**** SOURCE EXTRACT

I've been a bit of a natural-gas skeptic ever since I first heard T. Boone Pickens
espousing his grand plan to convert some 8 million trucks (a number that leaves those that track truck numbers scratching their heads) to natural gas, blithely waving off questions about a lack of infrastructure with a sort of reverse "if you build it they will come" philosophy.

We journalists by nature don't like to take things at face value. So when we were faced with a barrage of media announcements related to natural gas at the Mid-America Trucking Show earlier this year, many of my colleagues and I thought for sure there must be a "Great Oz" cowering behind a curtain somewhere behind all the hype.

So we embarked on a project to dig into the topic and find out the good, the bad and the ugly, and report about what fleets need to know about natural gas to make an informed decision on natural gas for their operations.

This month's cover story is the first installment in a series that also will include Web-only content on Truckinginfo.com.

I have an inch-thick file folder on my desk and notes from interviews totaling some 35,000 words. (For comparison's sake, this page bears about 700 words.) That's not counting additional research by Senior Editor Tom Berg, whose article about available engines and equipment will appear in a future installment.

During all this research, a number of "what's next" topics came up.

For instance, liquefied natural gas is currently viewed as the natural-gas fuel of choice for longer-haul operations, but some believe that could change. Daryl Gorup, senior vice president of dealership operations at mega-dealer Rush Enterprises, predicts that better technology for compressed natural gas will mean larger ranges, up to 500 miles, which could push more of the long-haul industry to gravitate toward CNG rather than LNG.

********

WORK ORDER
Continue the natural-gas trucking column from its last sentence, in the same voice.

**** DATA UNDER STUDY

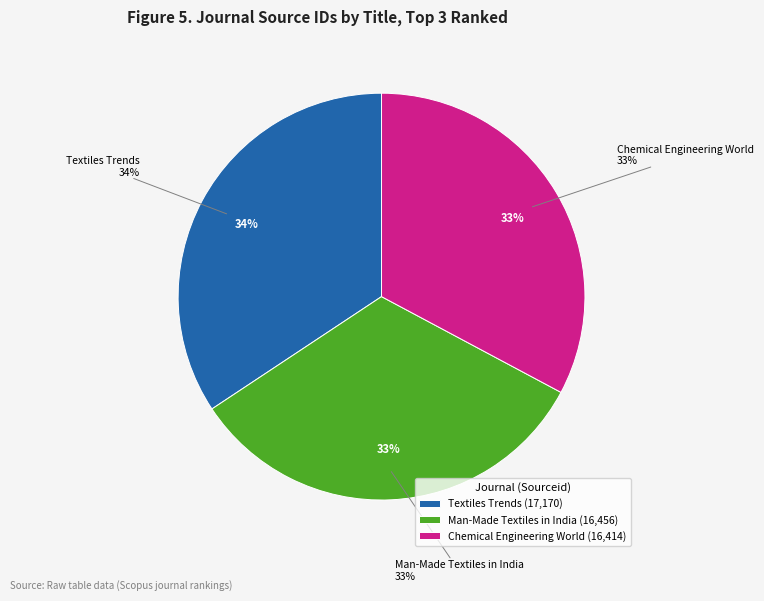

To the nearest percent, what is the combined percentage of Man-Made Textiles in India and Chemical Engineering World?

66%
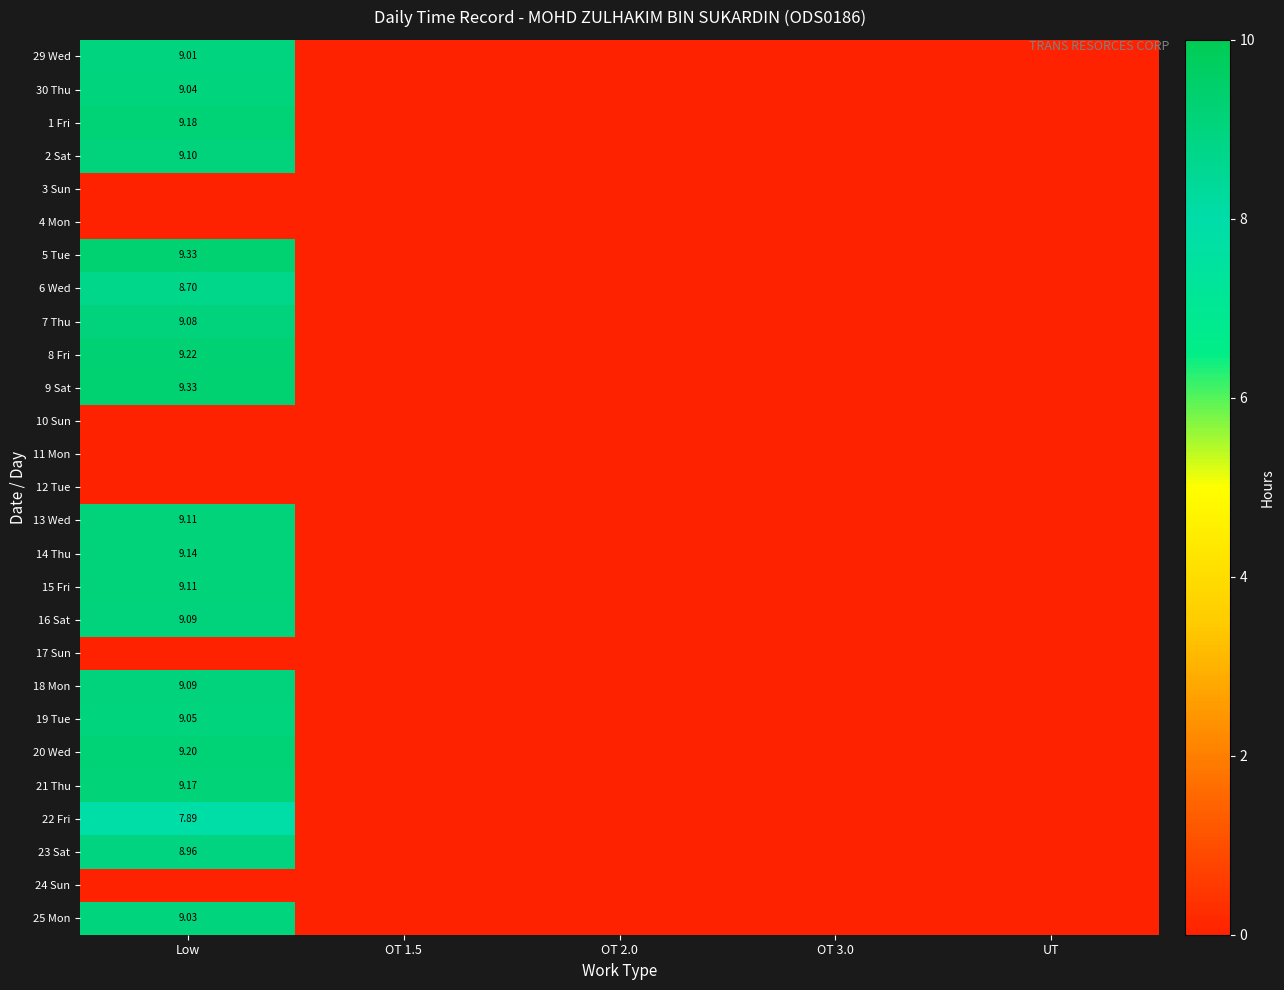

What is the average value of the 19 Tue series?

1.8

********
**** DATA UNDER STUDY

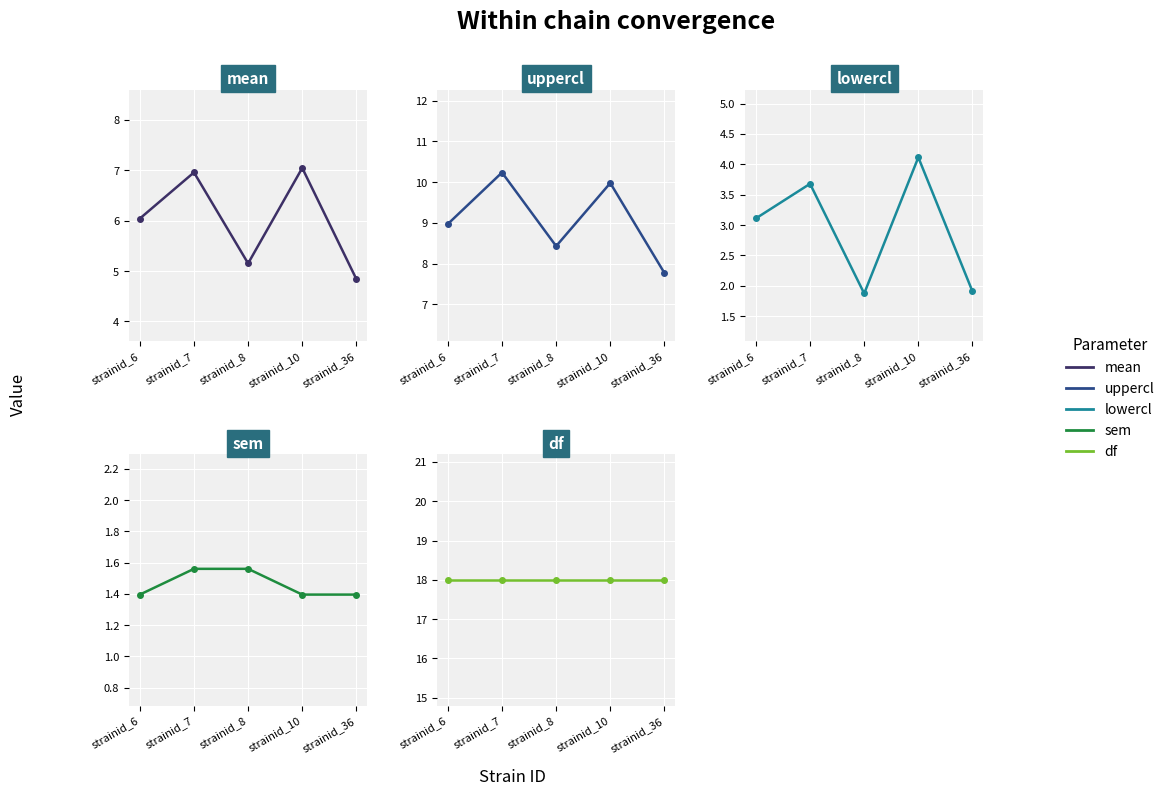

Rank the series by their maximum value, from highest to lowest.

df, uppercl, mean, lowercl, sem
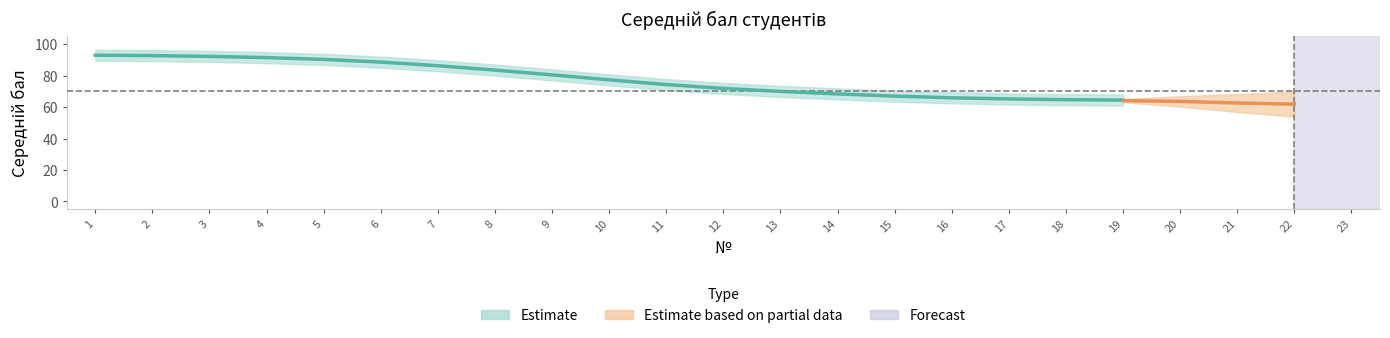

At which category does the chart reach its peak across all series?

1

********
**** DATA UNDER STUDY

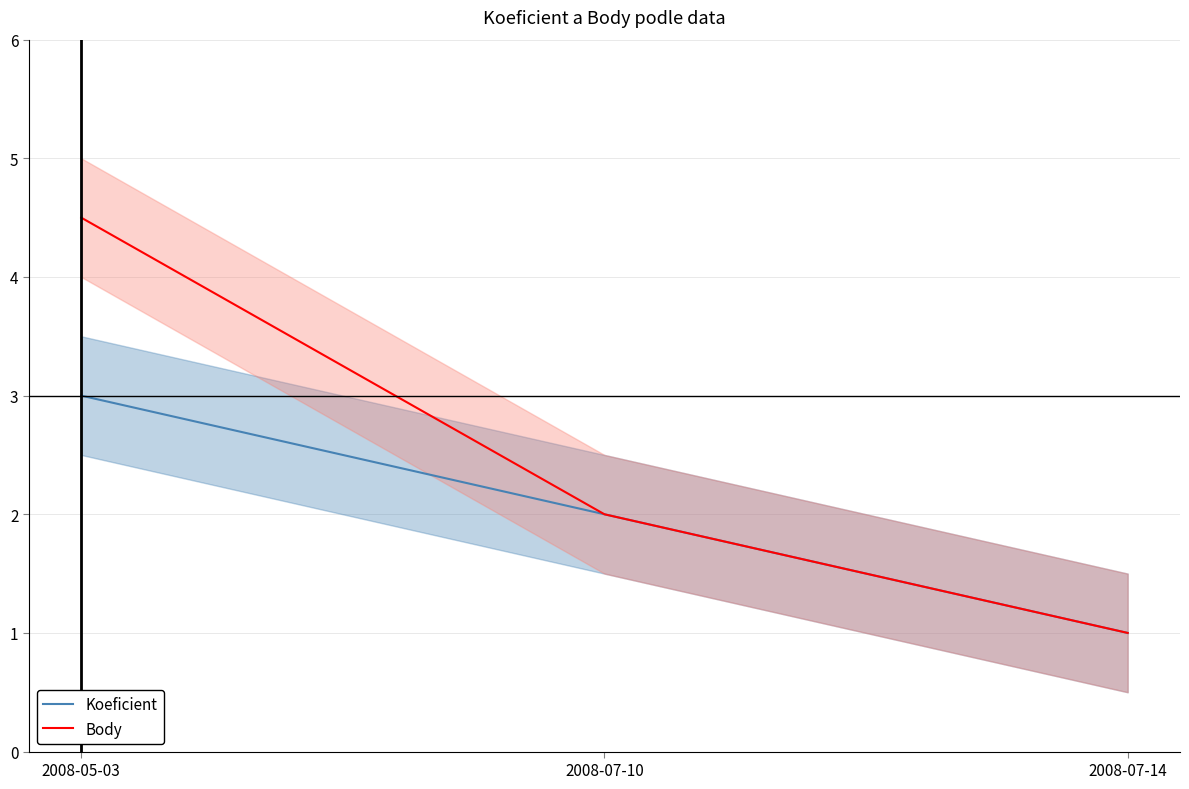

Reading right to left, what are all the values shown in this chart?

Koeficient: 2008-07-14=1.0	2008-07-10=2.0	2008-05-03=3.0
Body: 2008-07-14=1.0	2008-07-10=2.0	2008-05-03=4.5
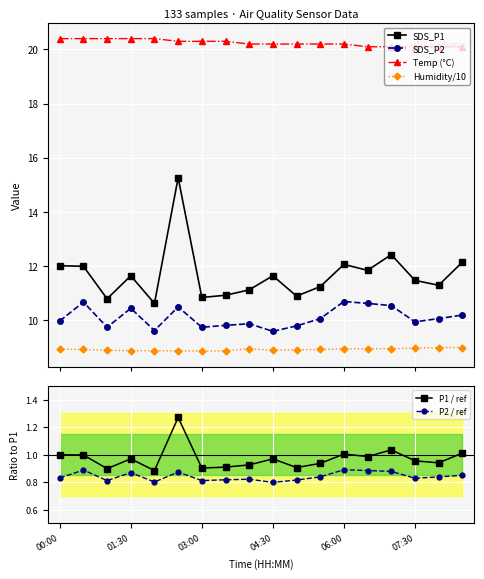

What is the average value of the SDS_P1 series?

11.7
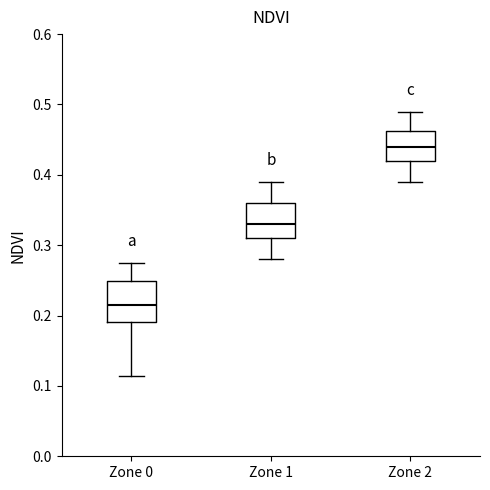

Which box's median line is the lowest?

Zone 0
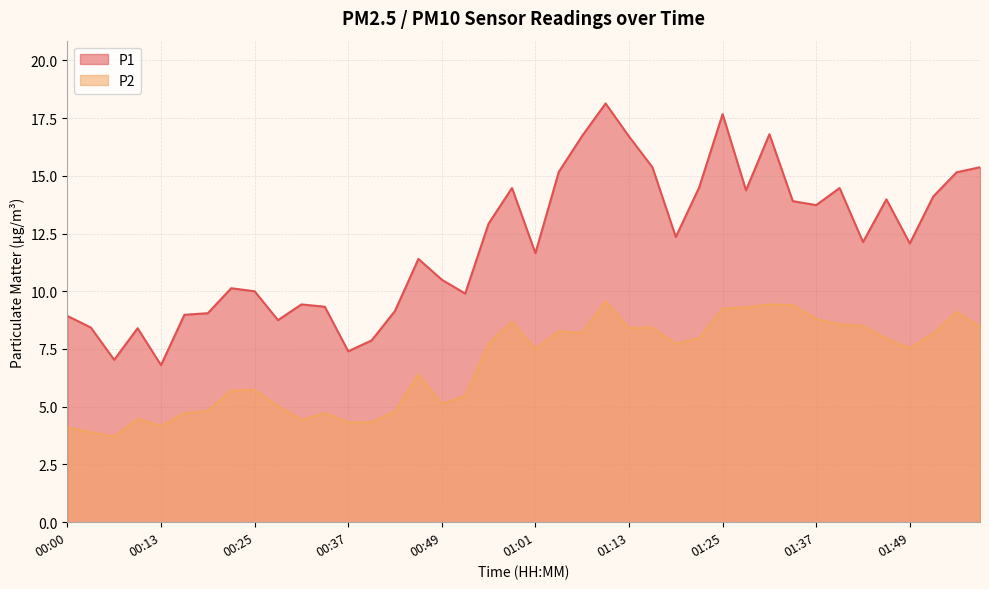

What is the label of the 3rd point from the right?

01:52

********

FINAL ANSWER
In fact, companies, such as 3M, are working on developing lighter-weight CNG tanks. And in Europe, one trailer maker has developed a system that puts extra CNG tanks on the trailer to help improve range.

In addition, some people think the best way to use natural gas is not compressing or super-cooling it.

Shell, for instance, has spent nearly 40 years researching technology to convert natural gas to liquid. It operates a commercial gas-to-liquids plant in Malaysia, is building one in Qatar and is exploring putting such a plant on the U.S. Gulf Coast. The end product is GTL Gasoil, an alternative to diesel that can be blended with conventional diesel and used in the existing diesel distribution system.

Meanwhile, at Mack and Volvo, they believe DME (dimethyl ether) is the future. In Sweden, where Volvo has done extensive testing, it's made from "black liquor" from waste products from the country's extensive logging industry. But it also can be made from natural gas.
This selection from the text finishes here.